Norva attira sa tête sur ses genoux avec cette caressante compassion des mères, et le baisant au front :

— Ne te chagrine pas, enfant, reprit-elle, tu arriveras à l’âge d’homme, et alors je n’aurai plus aucun pouvoir sur toi ; tu seras maître de choisir un champ de bataille où tu le voudras ; mais d’ici là, laisse-moi user de mon autorité pour préserver ta vie ; que je puisse jouir de ces dernières joies de la mère qui sent que son fils va sortir de l’enfance et lui échapper.
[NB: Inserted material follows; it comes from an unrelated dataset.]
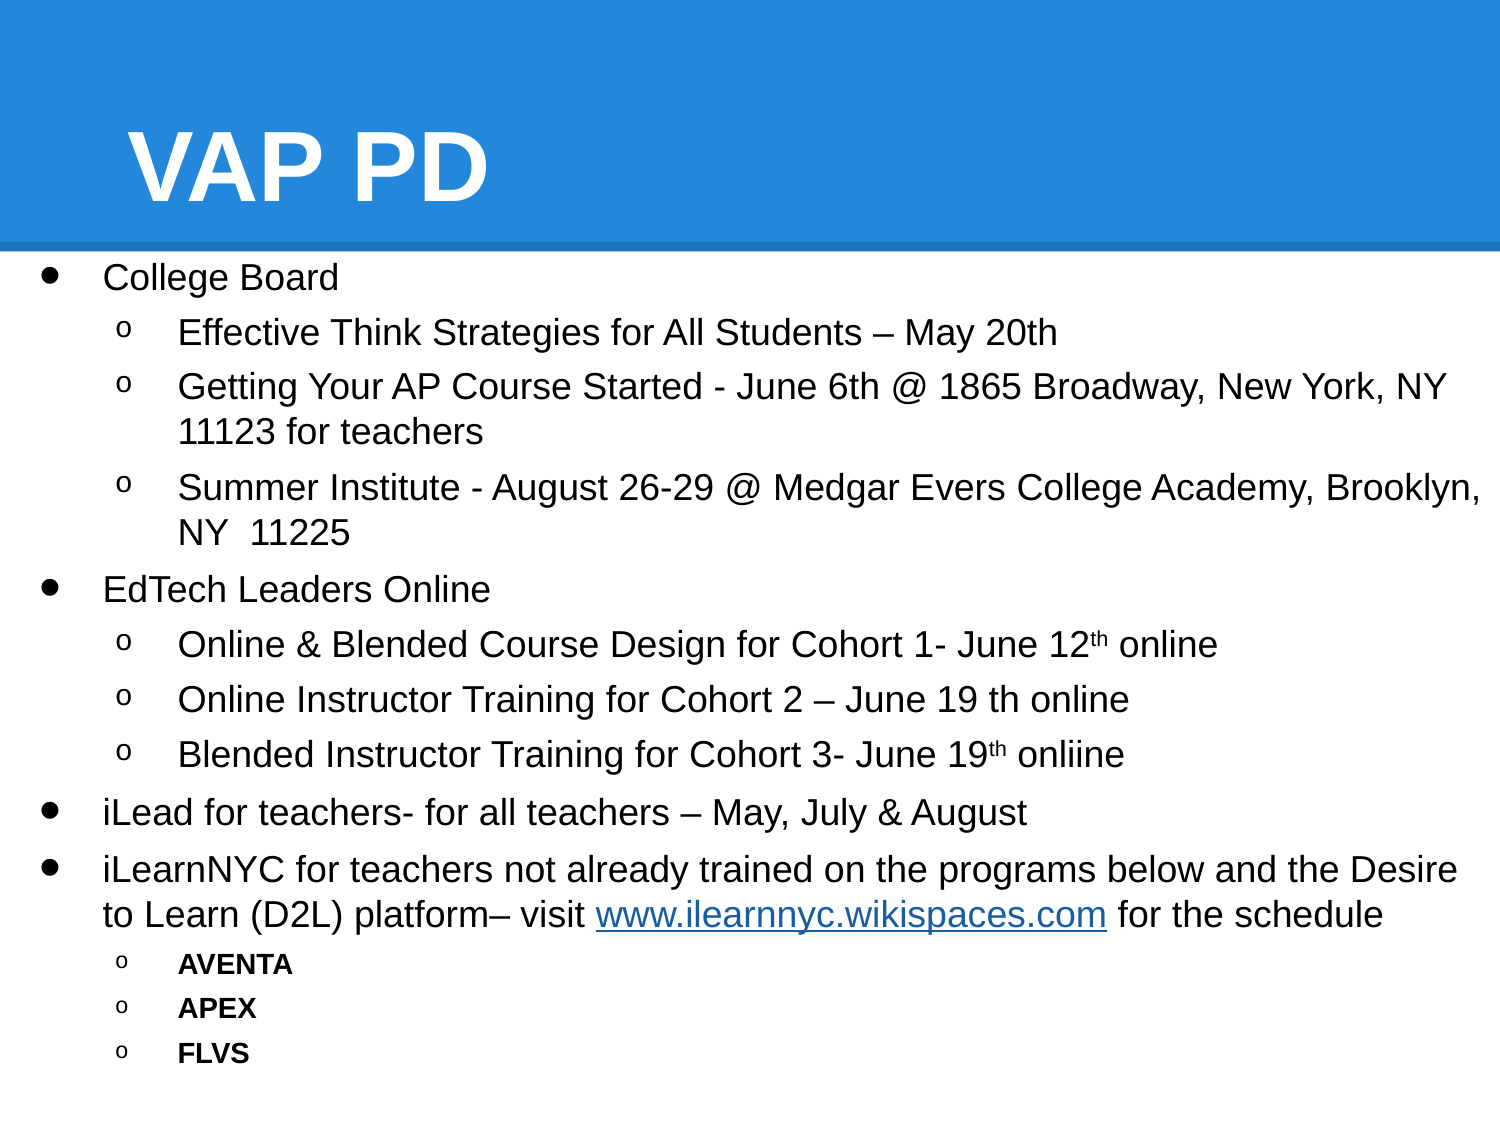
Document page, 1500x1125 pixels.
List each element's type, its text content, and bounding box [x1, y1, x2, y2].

title VAP PD [75, 112, 1425, 237]
list College Board Effective Think Strategies for All Students – May 20th Getting Your AP Course Started - June 6th @ 1865 Broadway, New York, NY 11123 for teachers Summer Institute - August 26-29 @ Medgar Evers College Academy, Brooklyn, NY 11225 EdTech Leaders Online Online & Blended Course Design for Cohort 1- June 12th online Online Instructor Training for Cohort 2 – June 19 th online Blended Instructor Training for Cohort 3- June 19th onliine iLead for teachers- for all teachers – May, July & August iLearnNYC for teachers not already trained on the programs below and the Desire to Learn (D2L) platform– visit www.ilearnnyc.wikispaces.com for the schedule AVENTA APEX FLVS [12, 237, 1500, 1115]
Hélas ! bientôt tu ne seras plus à moi ! tu appartiendras à tes passions, à ta volonté, à une autre femme peut-être… Ne me regrette pas ces dernières heures de royauté, et ne te révolte pas contre la tendre tyrannie de celle qui t’a donné le jour. Aujourd’hui je berce encore l’enfant dans mes bras, demain ce sera un homme, et je ne serai plus mère qu’à moitié ; car je ne pourrai plus le protéger.

Norva avait prononcé ces mots avec une voix si triste et si douce, qu’Arvins en fut attendri ; il la serra sur son cœur en l’appelant des noms les plus tendres, et lui promit de se soumettre sans regrets à tous ses désirs.